==== Data to process ====

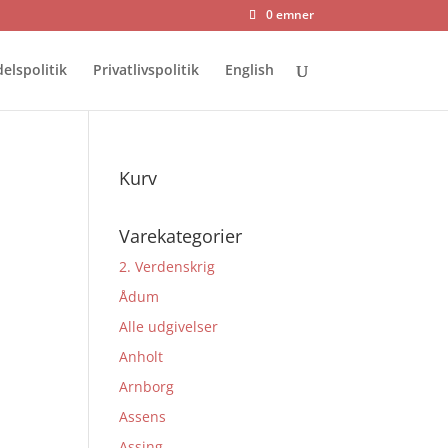
0 emner
elspolitik
Privatlivspolitik
English
Kurv
Varekategorier
2. Verdenskrig
Ådum
Alle udgivelser
Anholt
Arnborg
Assens
Assing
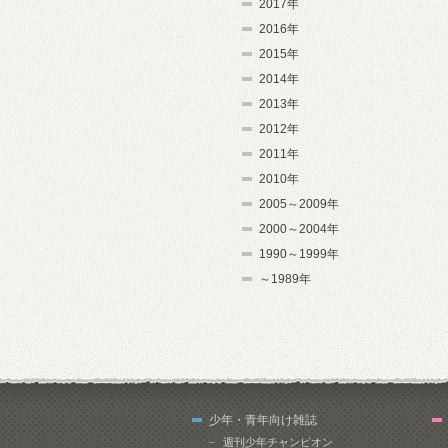
2017年
2016年
2015年
2014年
2013年
2012年
2011年
2010年
2005～2009年
2000～2004年
1990～1999年
～1989年
少年・青年向け雑誌
週刊少年チャンピオン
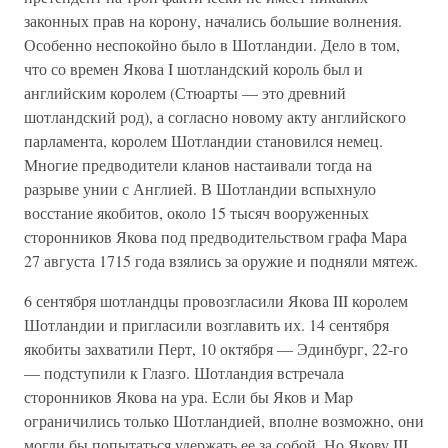
законных прав на корону, начались большие волнения.
Особенно неспокойно было в Шотландии. Дело в том,
что со времен Якова I шотландский король был и
английским королем (Стюарты — это древний
шотландский род), а согласно новому акту английского
парламента, королем Шотландии становился немец.
Многие предводители кланов настаивали тогда на
разрыве унии с Англией. В Шотландии вспыхнуло
восстание якобитов, около 15 тысяч вооруженных
сторонников Якова под предводительством графа Мара
27 августа 1715 года взялись за оружие и подняли мятеж.
6 сентября шотландцы провозгласили Якова III королем
Шотландии и пригласили возглавить их. 14 сентября
якобиты захватили Перт, 10 октября — Эдинбург, 22-го
— подступили к Глазго. Шотландия встречала
сторонников Якова на ура. Если бы Яков и Map
ограничились только Шотландией, вполне возможно, они
могли бы попытаться удержать ее за собой. Но Якову III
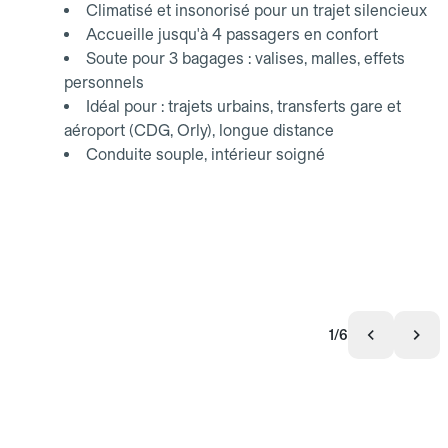
Climatisé et insonorisé pour un trajet silencieux
Accueille jusqu'à 4 passagers en confort
Soute pour 3 bagages : valises, malles, effets
personnels
Idéal pour : trajets urbains, transferts gare et
aéroport (CDG, Orly), longue distance
Conduite souple, intérieur soigné
1/6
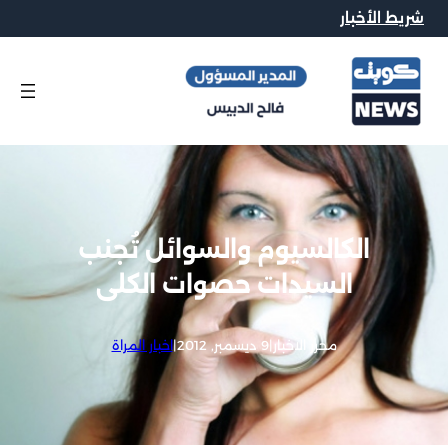
شريط الأخبار
الكالسيوم والسوائل تُجنب
السيدات حصوات الكلى
محرر الاخبار
|
9 ديسمبر, 2012
|
اخبار المراة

====

#### Task details:
In the answer, give only the lines from the one containing "могли бы попытаться" through the end of the records above, each reproduced exactly. Include no pictures.

#### Task solution:
могли бы попытаться удержать ее за собой. Но Якову III
Climatisé et insonorisé pour un trajet silencieux
Accueille jusqu'à 4 passagers en confort
Soute pour 3 bagages : valises, malles, effets
personnels
Idéal pour : trajets urbains, transferts gare et
aéroport (CDG, Orly), longue distance
Conduite souple, intérieur soigné
1/6
شريط الأخبار
الكالسيوم والسوائل تُجنب
السيدات حصوات الكلى
محرر الاخبار
|
9 ديسمبر, 2012
|
اخبار المراة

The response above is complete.